I have started dreaming again. That is to say, my dreams are no longer limited to really fucked up nightmares. And yes, I detest it when people go on and on about their dreams (I wasn't there, I don't care), so I'm not going to do that. But riddle me this: why am I constantly dreaming about an exboyfriend I no longer speak to, a geeky drama guy, human sculpture, and a boy I want to hold hands with? It's like friggin' high school all over again.

If I have been awake for three hours is it too soon to take a nap? If I stopped being athletic 12 years ago, is it too late to start again? What does it mean when you look at someone and you feel like throwing up but you cry instead (quite embarrassingly, I might add)? How come habitual behavior is so unappealing? Why do overcast days make me so happy? When did I become such a coward?

Apparently Chan Marshal gave up drugs and alcohol. So now she'll actually be able to get through playing an entire song live, but unfortunately, her music is going to suck. It was a sad day when I realized that most of my childhood heroes were dead, or reformed. Tom Waitts has a swear jar at his house. He wasn't a childhood hero of mine, but it's still sad. Ok, Grover. Grover was one of my heroes and I guess he's still pretty much the same. Thank god for Grover.

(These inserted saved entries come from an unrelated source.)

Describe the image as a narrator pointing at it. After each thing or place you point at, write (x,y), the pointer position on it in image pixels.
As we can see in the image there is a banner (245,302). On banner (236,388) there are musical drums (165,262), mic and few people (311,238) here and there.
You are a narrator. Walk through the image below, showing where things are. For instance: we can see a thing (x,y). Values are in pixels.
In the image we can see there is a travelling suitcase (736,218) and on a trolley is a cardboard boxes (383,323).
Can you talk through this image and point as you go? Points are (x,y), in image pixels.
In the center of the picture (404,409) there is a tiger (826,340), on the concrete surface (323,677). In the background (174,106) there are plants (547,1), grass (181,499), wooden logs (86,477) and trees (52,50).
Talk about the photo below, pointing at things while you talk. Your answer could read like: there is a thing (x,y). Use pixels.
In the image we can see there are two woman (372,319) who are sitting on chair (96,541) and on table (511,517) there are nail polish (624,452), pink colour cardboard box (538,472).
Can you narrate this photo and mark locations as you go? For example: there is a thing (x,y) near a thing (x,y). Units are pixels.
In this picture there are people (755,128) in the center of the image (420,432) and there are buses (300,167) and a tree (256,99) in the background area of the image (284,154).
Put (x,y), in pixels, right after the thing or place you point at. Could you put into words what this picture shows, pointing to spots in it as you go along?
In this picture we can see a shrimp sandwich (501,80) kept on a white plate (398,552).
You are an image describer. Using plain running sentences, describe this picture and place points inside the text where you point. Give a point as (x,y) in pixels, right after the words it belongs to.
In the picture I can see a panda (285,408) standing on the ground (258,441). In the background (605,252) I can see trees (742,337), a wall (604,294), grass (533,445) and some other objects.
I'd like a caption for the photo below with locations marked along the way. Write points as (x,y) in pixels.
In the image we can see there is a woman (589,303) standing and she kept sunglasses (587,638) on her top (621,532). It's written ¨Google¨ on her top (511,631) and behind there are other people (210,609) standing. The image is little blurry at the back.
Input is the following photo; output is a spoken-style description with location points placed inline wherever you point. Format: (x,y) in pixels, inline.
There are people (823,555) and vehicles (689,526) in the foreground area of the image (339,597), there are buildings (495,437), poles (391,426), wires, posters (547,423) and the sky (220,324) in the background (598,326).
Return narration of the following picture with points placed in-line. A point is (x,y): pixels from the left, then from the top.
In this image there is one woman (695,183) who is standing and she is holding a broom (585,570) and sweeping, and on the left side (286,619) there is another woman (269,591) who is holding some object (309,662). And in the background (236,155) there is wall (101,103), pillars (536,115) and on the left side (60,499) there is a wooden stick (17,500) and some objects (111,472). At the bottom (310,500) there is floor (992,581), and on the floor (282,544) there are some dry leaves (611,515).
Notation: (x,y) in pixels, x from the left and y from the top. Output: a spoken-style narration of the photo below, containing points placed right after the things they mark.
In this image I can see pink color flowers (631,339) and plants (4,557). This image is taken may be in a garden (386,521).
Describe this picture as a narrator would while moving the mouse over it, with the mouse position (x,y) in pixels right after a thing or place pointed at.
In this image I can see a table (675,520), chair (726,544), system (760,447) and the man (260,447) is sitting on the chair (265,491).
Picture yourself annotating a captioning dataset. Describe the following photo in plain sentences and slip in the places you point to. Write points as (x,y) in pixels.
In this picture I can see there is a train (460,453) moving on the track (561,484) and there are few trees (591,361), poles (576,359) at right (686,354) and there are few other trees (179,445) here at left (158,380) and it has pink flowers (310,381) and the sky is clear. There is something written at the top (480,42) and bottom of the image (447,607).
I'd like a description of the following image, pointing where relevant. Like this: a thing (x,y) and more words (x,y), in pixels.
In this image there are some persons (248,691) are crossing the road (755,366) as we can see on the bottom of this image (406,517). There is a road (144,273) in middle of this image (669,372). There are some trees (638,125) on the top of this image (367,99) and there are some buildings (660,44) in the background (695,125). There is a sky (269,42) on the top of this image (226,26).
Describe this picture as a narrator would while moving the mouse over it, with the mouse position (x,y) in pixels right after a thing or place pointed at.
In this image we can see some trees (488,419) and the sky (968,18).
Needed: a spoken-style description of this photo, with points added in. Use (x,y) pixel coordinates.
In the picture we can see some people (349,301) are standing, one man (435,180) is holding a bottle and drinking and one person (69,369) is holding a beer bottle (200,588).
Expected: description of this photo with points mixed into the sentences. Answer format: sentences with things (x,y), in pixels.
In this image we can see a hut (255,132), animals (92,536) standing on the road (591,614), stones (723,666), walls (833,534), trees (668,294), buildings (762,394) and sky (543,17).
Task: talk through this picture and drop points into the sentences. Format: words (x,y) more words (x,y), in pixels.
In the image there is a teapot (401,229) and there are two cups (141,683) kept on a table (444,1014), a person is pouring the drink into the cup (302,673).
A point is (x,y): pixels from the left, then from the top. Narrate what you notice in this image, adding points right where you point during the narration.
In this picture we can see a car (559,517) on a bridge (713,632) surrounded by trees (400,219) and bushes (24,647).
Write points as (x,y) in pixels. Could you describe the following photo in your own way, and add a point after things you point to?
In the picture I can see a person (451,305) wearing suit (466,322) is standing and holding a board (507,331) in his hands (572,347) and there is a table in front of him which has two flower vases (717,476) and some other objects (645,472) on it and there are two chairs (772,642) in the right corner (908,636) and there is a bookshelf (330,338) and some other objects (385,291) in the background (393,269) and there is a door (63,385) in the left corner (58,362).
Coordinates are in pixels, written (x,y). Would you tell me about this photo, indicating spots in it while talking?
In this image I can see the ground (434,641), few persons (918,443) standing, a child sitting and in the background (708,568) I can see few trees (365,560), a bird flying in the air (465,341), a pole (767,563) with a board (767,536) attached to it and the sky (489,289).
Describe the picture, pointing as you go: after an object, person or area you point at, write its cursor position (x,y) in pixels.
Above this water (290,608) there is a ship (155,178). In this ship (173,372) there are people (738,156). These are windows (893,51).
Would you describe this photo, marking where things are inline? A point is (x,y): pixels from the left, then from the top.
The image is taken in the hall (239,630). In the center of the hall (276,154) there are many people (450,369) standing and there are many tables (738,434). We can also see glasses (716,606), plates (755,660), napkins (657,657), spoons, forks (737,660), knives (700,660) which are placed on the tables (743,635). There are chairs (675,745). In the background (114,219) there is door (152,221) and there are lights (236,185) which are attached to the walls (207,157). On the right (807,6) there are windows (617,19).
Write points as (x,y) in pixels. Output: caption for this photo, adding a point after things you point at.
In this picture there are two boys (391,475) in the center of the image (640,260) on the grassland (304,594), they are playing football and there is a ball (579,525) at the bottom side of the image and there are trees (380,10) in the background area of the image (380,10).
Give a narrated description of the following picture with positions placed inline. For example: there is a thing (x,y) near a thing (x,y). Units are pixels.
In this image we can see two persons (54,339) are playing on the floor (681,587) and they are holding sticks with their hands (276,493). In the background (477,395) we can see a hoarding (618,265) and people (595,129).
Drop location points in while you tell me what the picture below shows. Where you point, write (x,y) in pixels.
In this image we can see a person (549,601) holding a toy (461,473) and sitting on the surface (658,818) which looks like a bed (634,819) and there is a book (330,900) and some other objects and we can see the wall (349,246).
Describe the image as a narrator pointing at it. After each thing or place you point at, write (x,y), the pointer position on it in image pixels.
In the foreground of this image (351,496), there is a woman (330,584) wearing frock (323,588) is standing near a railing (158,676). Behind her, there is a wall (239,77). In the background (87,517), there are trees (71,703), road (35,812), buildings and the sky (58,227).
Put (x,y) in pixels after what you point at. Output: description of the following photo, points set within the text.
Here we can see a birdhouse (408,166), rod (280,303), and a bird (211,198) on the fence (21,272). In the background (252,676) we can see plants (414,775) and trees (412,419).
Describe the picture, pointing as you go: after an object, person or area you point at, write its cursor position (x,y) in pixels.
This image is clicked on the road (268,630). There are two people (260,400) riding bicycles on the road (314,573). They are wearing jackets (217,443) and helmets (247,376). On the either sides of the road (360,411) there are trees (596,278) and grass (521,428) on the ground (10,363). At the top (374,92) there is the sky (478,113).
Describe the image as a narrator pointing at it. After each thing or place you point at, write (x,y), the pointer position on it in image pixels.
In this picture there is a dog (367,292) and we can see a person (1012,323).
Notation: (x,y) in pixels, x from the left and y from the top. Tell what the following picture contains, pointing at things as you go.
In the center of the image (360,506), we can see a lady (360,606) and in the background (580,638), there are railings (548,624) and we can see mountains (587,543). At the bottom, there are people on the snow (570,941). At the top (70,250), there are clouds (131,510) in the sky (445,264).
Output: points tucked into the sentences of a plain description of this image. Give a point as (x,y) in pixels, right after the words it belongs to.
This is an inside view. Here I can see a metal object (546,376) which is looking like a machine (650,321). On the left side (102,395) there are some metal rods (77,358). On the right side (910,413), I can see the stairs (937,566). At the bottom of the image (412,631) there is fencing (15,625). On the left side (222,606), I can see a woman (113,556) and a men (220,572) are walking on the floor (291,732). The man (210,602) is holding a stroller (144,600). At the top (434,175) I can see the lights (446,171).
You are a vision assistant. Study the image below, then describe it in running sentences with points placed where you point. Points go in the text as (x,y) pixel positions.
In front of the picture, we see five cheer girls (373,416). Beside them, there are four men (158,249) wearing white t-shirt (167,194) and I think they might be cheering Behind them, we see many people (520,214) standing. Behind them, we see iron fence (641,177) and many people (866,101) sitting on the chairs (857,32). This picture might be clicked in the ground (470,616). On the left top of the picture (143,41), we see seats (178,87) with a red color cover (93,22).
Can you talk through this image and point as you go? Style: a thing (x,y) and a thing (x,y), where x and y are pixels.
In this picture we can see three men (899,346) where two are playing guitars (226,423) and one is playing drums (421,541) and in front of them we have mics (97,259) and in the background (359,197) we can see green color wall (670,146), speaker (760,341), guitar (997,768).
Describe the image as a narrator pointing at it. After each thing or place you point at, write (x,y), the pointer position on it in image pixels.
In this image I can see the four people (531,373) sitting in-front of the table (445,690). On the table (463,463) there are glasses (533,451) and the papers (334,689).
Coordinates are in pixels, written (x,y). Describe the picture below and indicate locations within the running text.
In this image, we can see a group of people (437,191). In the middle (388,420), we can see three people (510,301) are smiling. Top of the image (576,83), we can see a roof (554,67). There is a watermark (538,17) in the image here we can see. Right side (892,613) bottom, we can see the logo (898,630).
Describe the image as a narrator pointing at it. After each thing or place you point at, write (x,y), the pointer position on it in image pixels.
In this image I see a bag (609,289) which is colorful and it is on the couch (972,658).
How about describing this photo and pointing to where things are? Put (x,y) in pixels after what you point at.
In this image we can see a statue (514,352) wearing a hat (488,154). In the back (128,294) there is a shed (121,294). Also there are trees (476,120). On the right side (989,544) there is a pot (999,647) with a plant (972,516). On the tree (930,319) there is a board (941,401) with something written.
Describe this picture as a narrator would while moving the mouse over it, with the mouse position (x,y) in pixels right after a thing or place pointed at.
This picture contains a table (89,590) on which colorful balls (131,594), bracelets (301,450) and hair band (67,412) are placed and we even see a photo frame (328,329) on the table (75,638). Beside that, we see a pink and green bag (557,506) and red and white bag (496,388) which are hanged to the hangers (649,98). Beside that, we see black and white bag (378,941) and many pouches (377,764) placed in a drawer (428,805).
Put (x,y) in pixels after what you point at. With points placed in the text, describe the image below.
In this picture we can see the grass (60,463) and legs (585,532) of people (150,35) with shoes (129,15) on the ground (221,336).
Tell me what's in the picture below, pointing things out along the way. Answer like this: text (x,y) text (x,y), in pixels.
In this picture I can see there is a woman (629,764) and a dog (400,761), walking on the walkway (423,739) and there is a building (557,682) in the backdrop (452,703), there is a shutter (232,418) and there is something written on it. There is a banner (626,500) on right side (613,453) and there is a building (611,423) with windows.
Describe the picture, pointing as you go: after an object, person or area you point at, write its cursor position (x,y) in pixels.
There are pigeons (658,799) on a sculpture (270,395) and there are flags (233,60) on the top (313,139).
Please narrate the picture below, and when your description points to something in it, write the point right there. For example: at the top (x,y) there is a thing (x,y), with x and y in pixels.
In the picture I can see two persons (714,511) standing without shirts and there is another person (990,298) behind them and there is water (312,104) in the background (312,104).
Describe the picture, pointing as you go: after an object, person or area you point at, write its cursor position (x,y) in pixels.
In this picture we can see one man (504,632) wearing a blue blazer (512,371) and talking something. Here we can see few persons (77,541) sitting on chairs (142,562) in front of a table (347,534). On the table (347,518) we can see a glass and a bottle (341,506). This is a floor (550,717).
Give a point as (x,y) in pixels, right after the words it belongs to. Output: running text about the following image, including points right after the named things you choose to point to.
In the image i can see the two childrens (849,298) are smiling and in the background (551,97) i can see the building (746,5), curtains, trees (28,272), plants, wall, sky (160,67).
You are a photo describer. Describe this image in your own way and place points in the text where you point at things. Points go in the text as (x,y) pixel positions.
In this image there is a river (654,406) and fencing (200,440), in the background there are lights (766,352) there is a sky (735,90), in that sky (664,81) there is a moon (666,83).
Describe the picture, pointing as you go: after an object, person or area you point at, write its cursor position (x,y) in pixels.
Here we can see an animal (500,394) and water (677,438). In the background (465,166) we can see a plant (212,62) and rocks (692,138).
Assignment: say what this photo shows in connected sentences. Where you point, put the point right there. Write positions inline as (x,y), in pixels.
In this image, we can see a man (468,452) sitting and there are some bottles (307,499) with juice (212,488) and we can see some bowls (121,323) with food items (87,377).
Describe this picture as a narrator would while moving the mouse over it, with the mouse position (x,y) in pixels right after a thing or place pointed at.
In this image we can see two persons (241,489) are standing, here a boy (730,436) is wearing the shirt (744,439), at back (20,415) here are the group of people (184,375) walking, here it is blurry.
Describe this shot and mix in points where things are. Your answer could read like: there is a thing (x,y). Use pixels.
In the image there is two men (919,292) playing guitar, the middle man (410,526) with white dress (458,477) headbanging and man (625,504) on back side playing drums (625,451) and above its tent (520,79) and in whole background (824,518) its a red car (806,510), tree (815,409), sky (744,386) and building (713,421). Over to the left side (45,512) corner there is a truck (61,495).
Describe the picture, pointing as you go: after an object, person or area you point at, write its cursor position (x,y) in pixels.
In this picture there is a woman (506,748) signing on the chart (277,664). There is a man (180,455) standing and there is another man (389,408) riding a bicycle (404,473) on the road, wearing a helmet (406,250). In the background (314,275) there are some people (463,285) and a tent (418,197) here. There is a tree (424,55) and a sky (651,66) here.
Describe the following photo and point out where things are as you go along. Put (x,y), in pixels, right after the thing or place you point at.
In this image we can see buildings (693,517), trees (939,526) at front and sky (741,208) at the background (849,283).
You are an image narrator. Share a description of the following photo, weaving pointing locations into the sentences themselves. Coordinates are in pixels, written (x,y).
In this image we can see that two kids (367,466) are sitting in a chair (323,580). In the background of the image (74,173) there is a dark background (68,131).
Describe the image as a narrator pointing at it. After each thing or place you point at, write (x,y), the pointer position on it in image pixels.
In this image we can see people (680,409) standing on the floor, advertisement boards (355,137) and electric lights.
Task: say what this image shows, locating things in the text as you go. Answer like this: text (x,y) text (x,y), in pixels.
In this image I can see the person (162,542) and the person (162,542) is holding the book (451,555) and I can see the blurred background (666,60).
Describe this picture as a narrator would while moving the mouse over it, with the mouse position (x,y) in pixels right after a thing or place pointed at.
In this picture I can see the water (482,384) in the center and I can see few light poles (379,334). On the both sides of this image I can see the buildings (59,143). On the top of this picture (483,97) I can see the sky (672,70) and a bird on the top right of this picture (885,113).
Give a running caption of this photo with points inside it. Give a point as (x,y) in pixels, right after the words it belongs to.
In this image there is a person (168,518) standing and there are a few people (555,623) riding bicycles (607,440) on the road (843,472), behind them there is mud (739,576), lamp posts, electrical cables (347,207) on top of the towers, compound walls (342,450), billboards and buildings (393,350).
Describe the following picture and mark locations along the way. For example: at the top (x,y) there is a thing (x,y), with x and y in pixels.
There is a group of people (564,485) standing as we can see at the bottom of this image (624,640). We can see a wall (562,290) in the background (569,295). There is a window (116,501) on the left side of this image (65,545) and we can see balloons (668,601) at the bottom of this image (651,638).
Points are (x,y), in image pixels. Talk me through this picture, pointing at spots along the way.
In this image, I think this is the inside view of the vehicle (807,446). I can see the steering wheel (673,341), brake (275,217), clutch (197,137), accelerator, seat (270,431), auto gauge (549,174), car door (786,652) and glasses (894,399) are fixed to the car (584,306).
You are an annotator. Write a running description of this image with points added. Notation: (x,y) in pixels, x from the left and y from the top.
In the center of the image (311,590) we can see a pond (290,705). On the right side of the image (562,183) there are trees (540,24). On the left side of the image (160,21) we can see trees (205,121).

Sometimes, when drinking, whatever it is I'm doing devolves into getting overly emotional, and whatever it is I am emotional about devolves into crying about all of my dead friends. I suppose I don't let myself confront how I feel about it the majority of my sober time because, well, I don't want to. So it just kind of sneaks out when I'm drunk and not paying attention. But it's been so long now. How long is it going to be before it stops bothering me. Apologies to everyone who has had to bear wittiness.

Why do we do everything humanly possible in our lives to keep from confronting ourselves? I was doing some sort of spine undulation in Grotowski (yeah, I know, "college") and it occurred to me that at some point we start deciding things about ourselves so that we can forget them. We decide things about ourselves because not deciding makes things confusing and complicated. I decided I knew how to move in my body. And then there I was, on a green yoga mat at 10 in the morning on a Wednesday, doing fucking spine undulations, and I realized there is a whole section of my back that just does not move. I'm sure that's a metaphor for something but I haven't figured it out yet. So now I'm undulating all over the place like a fucking lunatic because I have to prove to myself that I am not frozen. I don't even know what I'm talking about. I think initially I knew. Oh well. Undulations. False decisions. Whatever. But if you see me rolling my body like a moron in the dining hall at least now you'll know why. Feeling things is painful and embarrassing. I'm trying not to be afraid of it.

And I'm sure Cat Power will put out a really great album perfectly sober. I'm sure she'll find some other way to feel fucked up and upset.

I'm going to watch a movie and think about dogs and everything that has happened lately and everything I wished had happened and running and making lots of mixes for people that I will never give them and the sincerity of wanting to pick up the phone and the better judgment not to. Not yet.